[THE PROBLEM]:
Would you repeat each line below precisely as it stands?

[Records from a data collection]
......

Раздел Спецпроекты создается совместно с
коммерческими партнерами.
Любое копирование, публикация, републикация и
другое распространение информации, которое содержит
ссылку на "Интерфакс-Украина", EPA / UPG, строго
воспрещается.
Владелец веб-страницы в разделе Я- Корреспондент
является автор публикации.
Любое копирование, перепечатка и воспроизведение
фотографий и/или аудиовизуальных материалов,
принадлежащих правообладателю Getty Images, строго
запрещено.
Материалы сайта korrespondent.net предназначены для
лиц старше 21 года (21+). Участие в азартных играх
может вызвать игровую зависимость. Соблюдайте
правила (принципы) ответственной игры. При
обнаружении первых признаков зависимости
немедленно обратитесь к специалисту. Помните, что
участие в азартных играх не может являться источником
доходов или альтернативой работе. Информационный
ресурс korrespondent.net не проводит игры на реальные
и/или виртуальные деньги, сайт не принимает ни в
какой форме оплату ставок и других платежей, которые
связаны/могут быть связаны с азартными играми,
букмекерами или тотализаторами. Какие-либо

......

[TASK OUTPUT]:
Раздел Спецпроекты создается совместно с
коммерческими партнерами.
Любое копирование, публикация, републикация и
другое распространение информации, которое содержит
ссылку на "Интерфакс-Украина", EPA / UPG, строго
воспрещается.
Владелец веб-страницы в разделе Я- Корреспондент
является автор публикации.
Любое копирование, перепечатка и воспроизведение
фотографий и/или аудиовизуальных материалов,
принадлежащих правообладателю Getty Images, строго
запрещено.
Материалы сайта korrespondent.net предназначены для
лиц старше 21 года (21+). Участие в азартных играх
может вызвать игровую зависимость. Соблюдайте
правила (принципы) ответственной игры. При
обнаружении первых признаков зависимости
немедленно обратитесь к специалисту. Помните, что
участие в азартных играх не может являться источником
доходов или альтернативой работе. Информационный
ресурс korrespondent.net не проводит игры на реальные
и/или виртуальные деньги, сайт не принимает ни в
какой форме оплату ставок и других платежей, которые
связаны/могут быть связаны с азартными играми,
букмекерами или тотализаторами. Какие-либо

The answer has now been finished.